Data under study:

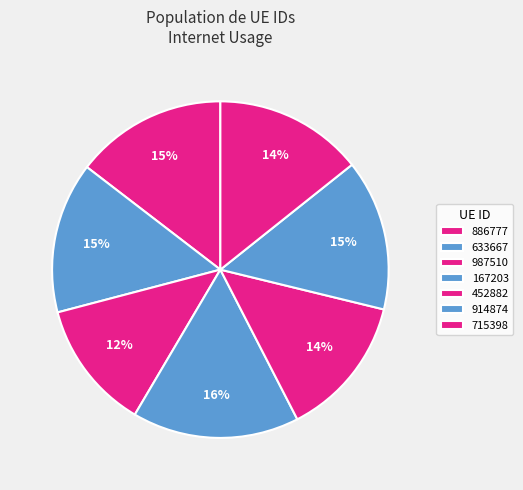

What is the change in value from 987510 to 167203?

+29.3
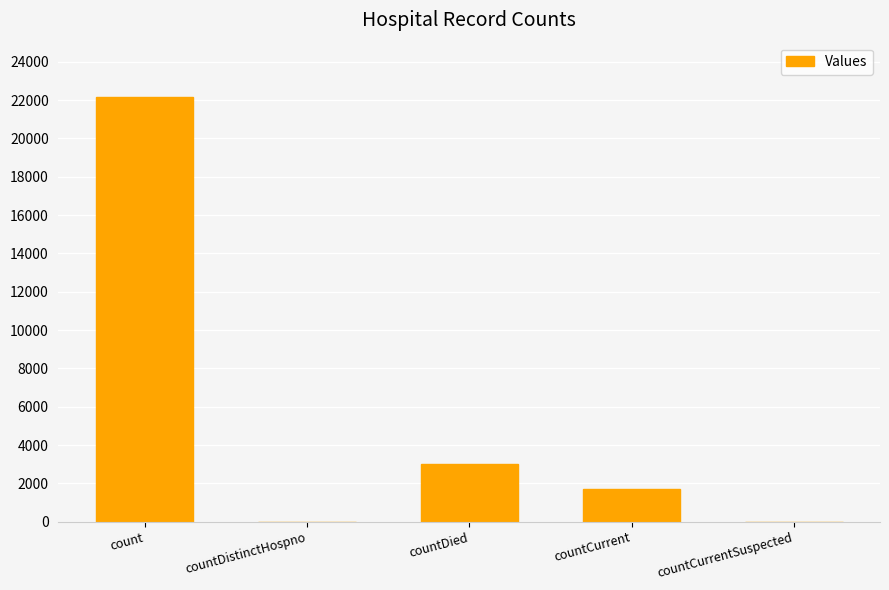

At which category does the chart reach its peak across all series?

count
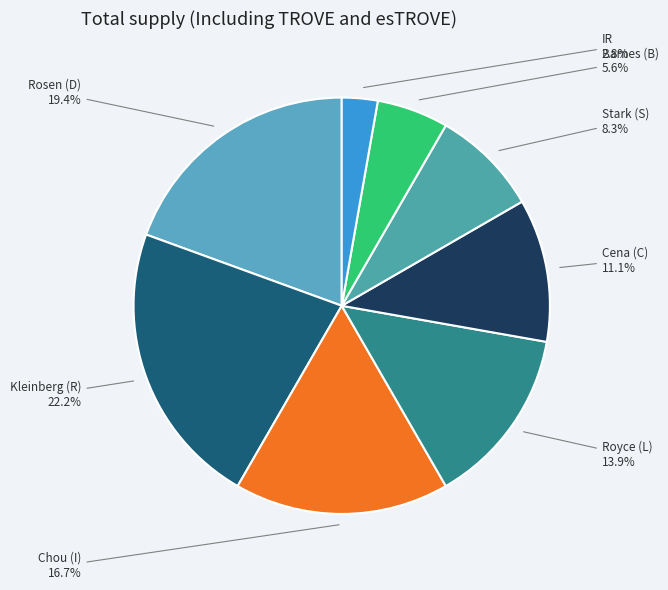

Is there a majority slice in this chart?

No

Task requirements: Copy all of the data above word for word, leaving out the pictures.

Problem solution:
What is the change in value from 987510 to 167203?

+29.3

At which category does the chart reach its peak across all series?

count

Is there a majority slice in this chart?

No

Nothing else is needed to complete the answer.